◆ TEXT ◆
- Opening Delimiter -

In season 4, we are going to see more from the police point of view rather than the gangsters. How are you going to make the change ?

David Caffrey : Last season, we were having a piveting moment that happened at the start. And it had an effect on the whole series. Previously, we had to look from the side of a criminal fraternity, we looked very much in their lives, their loves and their houses. The journey was very very slow, if you looked at the police in the previous 3 seasons, you would be in an interview with characters shaking heads and stuff. That was the level of interrogation that took place. In season 4, the interrogation comes from the police as well.

Suzanne McAuley : But even with moving away from Gangland, we were still in Gangland. We are not changing the show, it’s not becoming a cop show.

- Closing Delimiter -

◆ THE PROBLEM ◆
Translate this sentence from the interview into Spanish: "We are not changing the show, it’s not becoming a cop show."

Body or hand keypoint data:

- Opening Delimiter -

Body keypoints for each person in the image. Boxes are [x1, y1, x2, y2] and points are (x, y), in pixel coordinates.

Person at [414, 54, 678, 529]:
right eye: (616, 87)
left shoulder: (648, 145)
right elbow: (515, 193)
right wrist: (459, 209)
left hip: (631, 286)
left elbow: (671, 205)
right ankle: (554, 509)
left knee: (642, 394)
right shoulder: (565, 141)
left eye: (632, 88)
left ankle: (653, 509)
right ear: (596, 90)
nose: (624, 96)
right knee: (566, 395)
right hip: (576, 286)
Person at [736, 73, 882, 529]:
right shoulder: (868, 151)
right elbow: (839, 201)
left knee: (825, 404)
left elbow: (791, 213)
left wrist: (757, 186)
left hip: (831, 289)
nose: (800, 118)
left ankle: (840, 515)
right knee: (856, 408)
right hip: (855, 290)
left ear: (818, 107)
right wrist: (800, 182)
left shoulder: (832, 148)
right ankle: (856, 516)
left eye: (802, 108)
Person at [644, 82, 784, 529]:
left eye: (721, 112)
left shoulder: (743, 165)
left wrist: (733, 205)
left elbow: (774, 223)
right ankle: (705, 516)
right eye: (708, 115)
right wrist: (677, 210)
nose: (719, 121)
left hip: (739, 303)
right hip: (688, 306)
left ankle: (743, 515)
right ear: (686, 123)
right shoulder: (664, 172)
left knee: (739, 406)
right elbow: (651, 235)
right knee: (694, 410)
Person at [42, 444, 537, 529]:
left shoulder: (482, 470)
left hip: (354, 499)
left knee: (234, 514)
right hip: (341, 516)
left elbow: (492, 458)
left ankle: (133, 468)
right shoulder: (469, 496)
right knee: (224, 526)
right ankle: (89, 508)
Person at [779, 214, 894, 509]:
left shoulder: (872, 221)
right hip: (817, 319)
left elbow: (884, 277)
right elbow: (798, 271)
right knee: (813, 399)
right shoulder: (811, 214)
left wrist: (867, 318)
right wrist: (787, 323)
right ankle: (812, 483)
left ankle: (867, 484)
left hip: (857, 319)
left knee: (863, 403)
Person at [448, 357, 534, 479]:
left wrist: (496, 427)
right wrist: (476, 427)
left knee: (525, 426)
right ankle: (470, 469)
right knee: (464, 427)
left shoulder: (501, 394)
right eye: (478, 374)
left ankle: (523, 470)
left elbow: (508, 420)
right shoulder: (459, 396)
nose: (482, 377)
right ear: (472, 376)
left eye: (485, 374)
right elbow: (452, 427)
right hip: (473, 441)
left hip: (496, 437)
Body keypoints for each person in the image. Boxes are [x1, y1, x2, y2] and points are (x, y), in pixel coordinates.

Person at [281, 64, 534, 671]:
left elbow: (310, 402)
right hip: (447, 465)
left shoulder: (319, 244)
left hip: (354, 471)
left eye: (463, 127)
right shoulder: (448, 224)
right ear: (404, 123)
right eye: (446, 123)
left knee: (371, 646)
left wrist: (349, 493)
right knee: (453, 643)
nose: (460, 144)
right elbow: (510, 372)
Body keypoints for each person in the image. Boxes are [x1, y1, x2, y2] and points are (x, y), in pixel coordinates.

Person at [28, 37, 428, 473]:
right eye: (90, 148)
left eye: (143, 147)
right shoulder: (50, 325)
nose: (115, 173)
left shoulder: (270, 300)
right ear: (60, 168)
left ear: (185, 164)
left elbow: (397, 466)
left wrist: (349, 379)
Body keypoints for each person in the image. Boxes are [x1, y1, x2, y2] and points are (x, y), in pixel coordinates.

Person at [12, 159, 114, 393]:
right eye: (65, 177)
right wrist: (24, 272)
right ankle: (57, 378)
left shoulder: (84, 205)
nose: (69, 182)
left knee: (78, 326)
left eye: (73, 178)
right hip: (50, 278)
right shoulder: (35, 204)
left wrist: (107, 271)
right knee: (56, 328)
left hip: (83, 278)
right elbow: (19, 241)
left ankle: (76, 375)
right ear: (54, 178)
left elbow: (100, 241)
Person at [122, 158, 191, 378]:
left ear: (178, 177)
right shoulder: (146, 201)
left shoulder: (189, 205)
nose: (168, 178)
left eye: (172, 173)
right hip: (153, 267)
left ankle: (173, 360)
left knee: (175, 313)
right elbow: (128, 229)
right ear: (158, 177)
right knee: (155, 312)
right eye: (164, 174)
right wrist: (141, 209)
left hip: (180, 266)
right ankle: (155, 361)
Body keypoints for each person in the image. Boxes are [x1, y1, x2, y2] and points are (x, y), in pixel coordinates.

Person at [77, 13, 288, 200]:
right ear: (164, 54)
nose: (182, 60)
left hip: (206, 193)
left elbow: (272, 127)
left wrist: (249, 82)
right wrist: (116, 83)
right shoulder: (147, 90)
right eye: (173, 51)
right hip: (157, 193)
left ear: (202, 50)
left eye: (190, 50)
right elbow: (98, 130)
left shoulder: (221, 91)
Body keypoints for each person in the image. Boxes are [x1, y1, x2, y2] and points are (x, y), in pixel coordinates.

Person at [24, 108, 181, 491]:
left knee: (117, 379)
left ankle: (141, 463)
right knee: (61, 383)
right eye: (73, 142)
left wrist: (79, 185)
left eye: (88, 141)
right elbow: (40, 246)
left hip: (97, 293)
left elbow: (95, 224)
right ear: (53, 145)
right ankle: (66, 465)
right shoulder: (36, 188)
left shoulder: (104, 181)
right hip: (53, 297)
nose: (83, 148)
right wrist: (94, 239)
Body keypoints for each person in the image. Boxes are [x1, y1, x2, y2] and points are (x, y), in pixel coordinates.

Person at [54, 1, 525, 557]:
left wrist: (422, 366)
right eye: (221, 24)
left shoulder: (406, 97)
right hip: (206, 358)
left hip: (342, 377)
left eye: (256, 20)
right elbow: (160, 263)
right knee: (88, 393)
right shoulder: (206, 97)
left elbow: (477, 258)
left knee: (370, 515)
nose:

- Closing Delimiter -

◆ SOLUTION BELOW ◆
No estamos cambiando la serie, no se está convirtiendo en una serie policíaca.